Another wagon, headed south and drawn by two dark chestnuts, appeared from around a gentle curve to the north and moved quickly toward them. Kharl eased to the side of the road, Jeka moving behind him. Behind the wagon were two mounted guards. A third sat beside the driver, with a cocked crossbow propped beside him. None of the four looked more than once at Kharl and Jeka. As the wagon rolled past, Kharl read the inscription on the side: Tekat amp; Sons, Merchants in Spirits.
“Fancy wagon,” Jeka said. “Wonder what they carry.”
“Spirits,” Kharl said. “That’s what the sign on the side said, anyway.”
“Do all coopers know their letters?” Jeka’s voice held a trace of wistfulness.
“I don’t know. Some do. Some don’t. It helps some.”
“You have any books…I mean, back…” Jeka broke off the sentence.
“When I had the shop?” Kharl laughed, softly, not quite bitterly. “I had a few. Got ’em from my da. Books are dear. Some cost a gold or more.” The thought of Tyrbel’s beautiful books, and the scrivener’s death, washed over him. He swallowed. So many deaths-Charee’s, Tyrbel’s, the assassin’s, the wizard’s guard…and while he could say he knew why, he wasn’t sure he truly understood why Egen, why anyone, could be so vindictive.
Kharl thought he heard something, and he glanced back over his shoulder. A man was riding northward, at either a trot or a fast walk. The late-morning sun showed his burgundy jacket clearly.
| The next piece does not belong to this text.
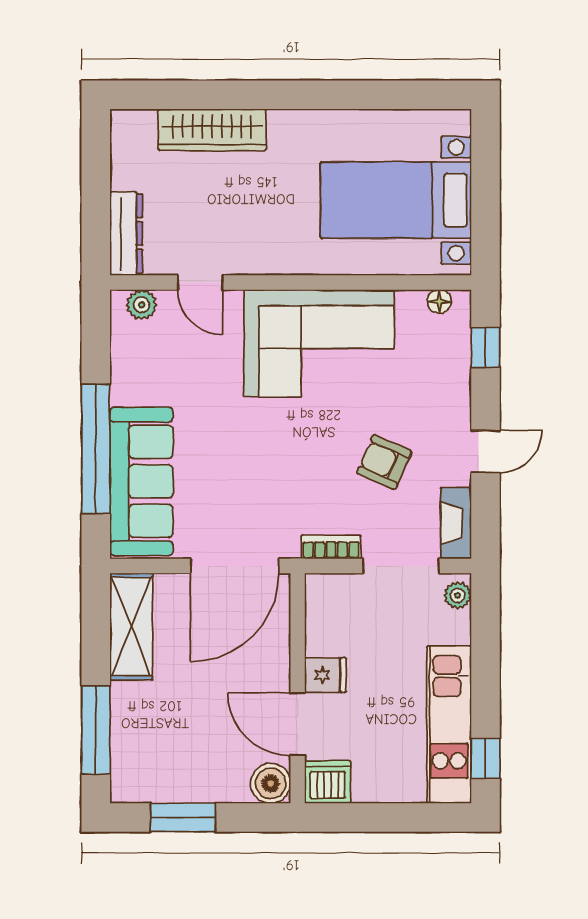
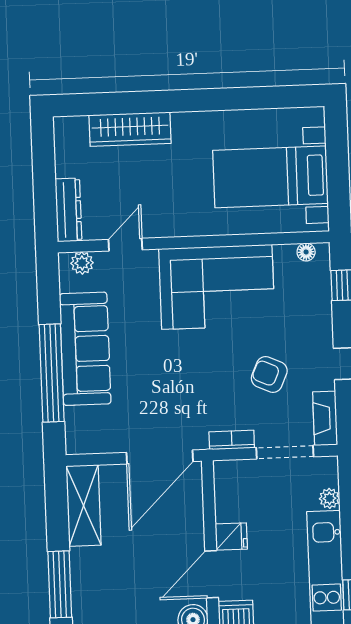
door: (200, 282) -> (125, 245), swing flipped
sofa: (141, 481) -> (85, 349), moved
plant: (458, 595) -> (329, 498), moved
door: (298, 724) -> (212, 574), hinge flipped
The cooper looked to Jeka. “You feel…?”
“No. Not any more ’n before.”
“That looks like one of his guards.” Kharl glanced around. “Hide in that patch of weeds. Behind them, anyway.”
“What about you?”
“He’s far enough away that he might not have seen you. He’s probably seen me. I hide, and he looks for us both.”
Jeka scuttled into the weedy patch on the far side of the dried-up ditch. Kharl adopted a more laborious hobble. He covered another five rods before he could hear the hoofbeats on the hard and damp road clay clearly. As they drew nearer, he finally looked back, then, as if in fear, he scuttled well back from the road, watching the rider carefully.
The burgundy-jacketed man reined up but did not leave the road. One hand rested on the hilt of the sabre at his side, but he did not draw it. He looked at Kharl. “Old fellow…did you see a boy running along here. A boy in gray rags?”
“Eh…?” Kharl whined. “A boy, you say…?”
“That’s what I said. If it’s the right boy, there’s a copper or two in it for you.”
“A copper for an old man? A copper?”
“The boy?”
Kharl let his shoulders sag. “Seen no boy. Saw a peddler. Saw a wagon. Saw two.” He peered at the rider. “Copper for a poor old man?”
The rider snorted. “Go and starve somewhere else. Get off the road.”
Kharl looked around, as if bewildered.
“Get off the road!”
Kharl scuttled backward, seeming almost to trip, before scrambling over the dry ditch and looking around as if wondering where he could go.
The rider laughed, then turned his mount northward.
As he rode away, Kharl realized that the guard had not been the one he had seen at the market, but that the man, like the wizard, had shreds of the unseen white fog clinging to him. Did it have to do with wizardry? What? He just stood and waited until the man was out of sight beyond the next low rise in the road. Before long, Jeka rejoined him.
He looked at her. “What did you do to him?”
“Who?” Jeka did not look at Kharl.
“The wizard. Did you lift his purse, or something? He couldn’t be searching so hard for you just to do…whatever he does to girls.” Kharl glanced to the road and at the heavy wagon rolling southward. “Better duck, just in case.”